Work to be completed
Which lines in the items below contain the word "Diego"? Pull out each of those lines and copy it.

***** The data *****

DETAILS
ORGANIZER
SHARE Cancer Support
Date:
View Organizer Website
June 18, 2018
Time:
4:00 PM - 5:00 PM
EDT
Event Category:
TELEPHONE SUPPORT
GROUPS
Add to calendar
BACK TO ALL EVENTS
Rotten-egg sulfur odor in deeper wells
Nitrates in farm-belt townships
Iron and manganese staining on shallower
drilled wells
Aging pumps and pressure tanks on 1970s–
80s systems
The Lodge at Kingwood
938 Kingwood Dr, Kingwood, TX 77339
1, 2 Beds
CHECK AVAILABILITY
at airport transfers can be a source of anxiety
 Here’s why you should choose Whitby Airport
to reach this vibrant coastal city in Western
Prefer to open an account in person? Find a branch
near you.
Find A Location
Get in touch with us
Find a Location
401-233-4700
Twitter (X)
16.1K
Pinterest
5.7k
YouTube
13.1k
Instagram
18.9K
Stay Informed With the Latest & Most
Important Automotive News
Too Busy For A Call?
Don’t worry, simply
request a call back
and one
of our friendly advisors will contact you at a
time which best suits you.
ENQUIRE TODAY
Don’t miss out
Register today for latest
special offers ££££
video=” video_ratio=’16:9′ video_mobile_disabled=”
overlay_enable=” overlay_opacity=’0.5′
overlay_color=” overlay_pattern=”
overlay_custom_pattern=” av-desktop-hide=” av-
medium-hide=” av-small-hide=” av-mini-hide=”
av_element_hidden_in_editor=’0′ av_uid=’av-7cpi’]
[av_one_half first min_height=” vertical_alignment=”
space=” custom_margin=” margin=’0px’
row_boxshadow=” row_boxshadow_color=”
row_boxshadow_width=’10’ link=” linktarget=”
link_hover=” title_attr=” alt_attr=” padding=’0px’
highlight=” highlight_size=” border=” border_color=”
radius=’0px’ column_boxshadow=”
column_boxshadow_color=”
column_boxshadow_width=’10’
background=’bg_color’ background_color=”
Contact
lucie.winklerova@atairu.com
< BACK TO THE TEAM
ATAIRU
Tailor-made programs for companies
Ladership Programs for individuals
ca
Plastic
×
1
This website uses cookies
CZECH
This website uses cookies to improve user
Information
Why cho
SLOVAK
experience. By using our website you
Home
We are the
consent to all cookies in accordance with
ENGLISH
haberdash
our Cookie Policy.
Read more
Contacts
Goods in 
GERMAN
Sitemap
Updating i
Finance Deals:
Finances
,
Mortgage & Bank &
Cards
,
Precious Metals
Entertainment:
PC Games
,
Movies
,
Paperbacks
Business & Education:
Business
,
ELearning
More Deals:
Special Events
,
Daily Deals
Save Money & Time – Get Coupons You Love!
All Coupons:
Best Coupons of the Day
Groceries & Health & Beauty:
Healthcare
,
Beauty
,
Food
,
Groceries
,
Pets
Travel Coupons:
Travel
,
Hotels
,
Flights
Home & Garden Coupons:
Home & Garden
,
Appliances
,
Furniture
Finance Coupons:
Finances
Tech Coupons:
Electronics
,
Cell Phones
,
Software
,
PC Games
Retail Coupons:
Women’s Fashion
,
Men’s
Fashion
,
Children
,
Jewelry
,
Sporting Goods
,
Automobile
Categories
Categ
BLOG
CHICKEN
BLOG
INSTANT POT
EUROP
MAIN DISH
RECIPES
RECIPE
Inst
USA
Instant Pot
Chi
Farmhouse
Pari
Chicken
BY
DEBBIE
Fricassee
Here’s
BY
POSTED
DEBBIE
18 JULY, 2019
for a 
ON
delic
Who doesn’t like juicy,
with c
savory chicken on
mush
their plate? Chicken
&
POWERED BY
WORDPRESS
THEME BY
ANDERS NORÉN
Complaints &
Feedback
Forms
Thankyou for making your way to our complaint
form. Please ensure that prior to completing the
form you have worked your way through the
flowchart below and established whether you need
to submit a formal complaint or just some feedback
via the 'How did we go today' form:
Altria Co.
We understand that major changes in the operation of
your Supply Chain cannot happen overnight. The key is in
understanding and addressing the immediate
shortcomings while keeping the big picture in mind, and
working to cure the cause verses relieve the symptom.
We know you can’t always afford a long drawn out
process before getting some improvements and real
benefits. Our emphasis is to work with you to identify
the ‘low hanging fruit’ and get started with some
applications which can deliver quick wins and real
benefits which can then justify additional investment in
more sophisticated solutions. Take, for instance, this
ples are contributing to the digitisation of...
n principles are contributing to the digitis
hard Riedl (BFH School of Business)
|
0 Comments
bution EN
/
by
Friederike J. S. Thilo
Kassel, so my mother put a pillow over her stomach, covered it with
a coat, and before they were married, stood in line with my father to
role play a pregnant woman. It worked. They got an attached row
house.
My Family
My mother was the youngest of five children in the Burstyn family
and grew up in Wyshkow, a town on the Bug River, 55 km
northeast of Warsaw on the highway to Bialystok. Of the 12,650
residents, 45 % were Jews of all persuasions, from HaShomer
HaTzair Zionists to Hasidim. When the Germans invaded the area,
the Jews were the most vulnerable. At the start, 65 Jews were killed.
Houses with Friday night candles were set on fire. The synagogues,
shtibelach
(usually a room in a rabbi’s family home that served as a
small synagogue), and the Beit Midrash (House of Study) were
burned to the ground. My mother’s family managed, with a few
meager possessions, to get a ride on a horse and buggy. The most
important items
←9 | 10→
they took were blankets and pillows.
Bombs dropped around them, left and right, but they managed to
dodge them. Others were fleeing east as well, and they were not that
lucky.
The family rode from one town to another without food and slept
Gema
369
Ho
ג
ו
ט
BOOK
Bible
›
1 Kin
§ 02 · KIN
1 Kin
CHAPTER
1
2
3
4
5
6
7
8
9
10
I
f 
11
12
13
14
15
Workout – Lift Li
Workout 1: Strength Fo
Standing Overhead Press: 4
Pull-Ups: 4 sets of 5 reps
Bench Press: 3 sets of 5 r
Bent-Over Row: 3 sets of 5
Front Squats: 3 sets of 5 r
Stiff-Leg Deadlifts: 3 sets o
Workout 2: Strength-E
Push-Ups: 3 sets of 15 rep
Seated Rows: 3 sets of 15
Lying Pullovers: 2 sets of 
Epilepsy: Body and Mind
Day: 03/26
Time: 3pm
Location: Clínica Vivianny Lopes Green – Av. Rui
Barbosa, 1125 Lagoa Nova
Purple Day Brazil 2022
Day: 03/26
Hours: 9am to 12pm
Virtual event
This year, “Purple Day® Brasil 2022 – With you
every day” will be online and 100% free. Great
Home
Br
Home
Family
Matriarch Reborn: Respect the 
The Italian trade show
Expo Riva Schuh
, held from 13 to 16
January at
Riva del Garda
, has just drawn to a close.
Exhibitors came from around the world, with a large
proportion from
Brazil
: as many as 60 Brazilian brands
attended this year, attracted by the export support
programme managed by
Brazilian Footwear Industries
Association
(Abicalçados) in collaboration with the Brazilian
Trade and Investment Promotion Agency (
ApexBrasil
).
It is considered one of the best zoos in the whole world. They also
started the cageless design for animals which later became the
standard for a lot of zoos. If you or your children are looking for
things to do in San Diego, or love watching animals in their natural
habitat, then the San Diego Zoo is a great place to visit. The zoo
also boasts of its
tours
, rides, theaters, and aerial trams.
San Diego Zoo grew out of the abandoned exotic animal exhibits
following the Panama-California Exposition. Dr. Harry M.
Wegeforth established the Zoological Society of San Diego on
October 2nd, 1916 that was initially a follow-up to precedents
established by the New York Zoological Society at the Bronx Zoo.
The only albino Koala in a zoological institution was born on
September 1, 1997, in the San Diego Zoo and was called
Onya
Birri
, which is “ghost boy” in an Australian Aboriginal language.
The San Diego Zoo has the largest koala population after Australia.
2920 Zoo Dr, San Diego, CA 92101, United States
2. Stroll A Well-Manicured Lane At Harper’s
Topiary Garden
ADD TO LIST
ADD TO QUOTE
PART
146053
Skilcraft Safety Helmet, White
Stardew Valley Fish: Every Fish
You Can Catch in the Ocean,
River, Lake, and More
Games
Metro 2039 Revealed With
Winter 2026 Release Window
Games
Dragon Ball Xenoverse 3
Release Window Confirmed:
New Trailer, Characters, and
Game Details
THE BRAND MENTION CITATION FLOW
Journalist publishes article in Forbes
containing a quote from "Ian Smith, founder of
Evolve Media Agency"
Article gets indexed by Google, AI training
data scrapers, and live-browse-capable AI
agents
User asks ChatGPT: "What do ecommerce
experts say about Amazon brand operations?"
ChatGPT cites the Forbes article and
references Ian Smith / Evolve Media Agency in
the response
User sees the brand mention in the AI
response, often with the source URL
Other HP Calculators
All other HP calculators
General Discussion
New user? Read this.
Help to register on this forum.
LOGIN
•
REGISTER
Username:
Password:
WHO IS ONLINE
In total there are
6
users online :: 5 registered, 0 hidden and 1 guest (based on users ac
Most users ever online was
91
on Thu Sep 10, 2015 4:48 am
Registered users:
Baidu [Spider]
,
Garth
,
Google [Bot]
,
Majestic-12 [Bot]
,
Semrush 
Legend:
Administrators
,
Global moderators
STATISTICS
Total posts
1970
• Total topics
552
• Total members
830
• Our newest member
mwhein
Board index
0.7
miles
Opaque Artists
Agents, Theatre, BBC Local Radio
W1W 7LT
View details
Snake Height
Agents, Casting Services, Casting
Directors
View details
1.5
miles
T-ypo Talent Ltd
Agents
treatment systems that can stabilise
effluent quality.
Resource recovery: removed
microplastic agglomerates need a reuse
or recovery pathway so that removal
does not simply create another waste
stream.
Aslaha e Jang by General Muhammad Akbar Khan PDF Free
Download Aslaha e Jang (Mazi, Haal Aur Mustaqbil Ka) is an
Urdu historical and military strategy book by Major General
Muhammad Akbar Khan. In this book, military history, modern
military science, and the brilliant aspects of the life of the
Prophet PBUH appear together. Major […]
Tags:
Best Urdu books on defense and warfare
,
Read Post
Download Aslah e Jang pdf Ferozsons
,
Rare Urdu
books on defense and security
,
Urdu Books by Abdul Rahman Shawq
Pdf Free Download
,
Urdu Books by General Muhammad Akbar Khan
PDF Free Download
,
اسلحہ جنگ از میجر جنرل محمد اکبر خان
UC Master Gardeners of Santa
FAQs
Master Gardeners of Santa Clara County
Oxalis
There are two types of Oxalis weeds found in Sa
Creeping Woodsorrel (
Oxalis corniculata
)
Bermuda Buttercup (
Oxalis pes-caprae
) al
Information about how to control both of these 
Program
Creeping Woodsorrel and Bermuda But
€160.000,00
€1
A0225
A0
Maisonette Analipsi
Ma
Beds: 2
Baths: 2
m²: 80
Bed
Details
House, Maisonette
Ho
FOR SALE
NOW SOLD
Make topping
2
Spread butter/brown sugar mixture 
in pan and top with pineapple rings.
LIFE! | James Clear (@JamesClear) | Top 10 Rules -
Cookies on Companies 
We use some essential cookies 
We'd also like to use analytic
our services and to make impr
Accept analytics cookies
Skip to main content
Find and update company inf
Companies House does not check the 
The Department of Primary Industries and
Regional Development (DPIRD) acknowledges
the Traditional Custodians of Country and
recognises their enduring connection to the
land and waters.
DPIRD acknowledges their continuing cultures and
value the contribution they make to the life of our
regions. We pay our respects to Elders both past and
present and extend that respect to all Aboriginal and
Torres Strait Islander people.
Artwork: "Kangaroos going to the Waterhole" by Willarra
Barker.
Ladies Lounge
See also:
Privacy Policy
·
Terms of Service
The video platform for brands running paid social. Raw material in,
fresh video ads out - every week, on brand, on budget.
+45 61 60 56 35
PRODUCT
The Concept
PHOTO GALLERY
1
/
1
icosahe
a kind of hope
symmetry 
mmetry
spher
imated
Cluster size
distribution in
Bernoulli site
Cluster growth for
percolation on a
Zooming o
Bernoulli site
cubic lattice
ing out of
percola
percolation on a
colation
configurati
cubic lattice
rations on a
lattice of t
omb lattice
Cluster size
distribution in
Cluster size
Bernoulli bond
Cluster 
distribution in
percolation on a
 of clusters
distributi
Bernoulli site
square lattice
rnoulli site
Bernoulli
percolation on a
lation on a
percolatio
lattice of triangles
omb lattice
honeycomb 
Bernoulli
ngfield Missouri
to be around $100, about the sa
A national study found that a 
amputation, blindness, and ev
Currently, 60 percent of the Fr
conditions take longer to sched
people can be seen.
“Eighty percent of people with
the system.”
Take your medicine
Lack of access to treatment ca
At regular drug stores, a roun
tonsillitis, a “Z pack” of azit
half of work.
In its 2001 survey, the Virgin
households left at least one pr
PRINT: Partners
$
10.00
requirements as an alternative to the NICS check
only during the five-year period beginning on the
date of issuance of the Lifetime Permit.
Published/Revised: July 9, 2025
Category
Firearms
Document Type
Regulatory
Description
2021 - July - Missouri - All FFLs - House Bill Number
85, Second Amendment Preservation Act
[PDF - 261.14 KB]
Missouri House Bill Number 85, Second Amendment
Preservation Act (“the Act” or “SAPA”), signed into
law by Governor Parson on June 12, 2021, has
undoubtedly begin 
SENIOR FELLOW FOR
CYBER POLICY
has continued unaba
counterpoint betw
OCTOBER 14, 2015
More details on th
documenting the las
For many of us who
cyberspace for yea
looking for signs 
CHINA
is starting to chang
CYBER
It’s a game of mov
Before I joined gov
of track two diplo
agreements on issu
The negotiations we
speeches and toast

*****

Answer to the problem
things to do in San Diego, or love watching animals in their natural
habitat, then the San Diego Zoo is a great place to visit. The zoo
San Diego Zoo grew out of the abandoned exotic animal exhibits
Wegeforth established the Zoological Society of San Diego on
September 1, 1997, in the San Diego Zoo and was called
The San Diego Zoo has the largest koala population after Australia.
2920 Zoo Dr, San Diego, CA 92101, United States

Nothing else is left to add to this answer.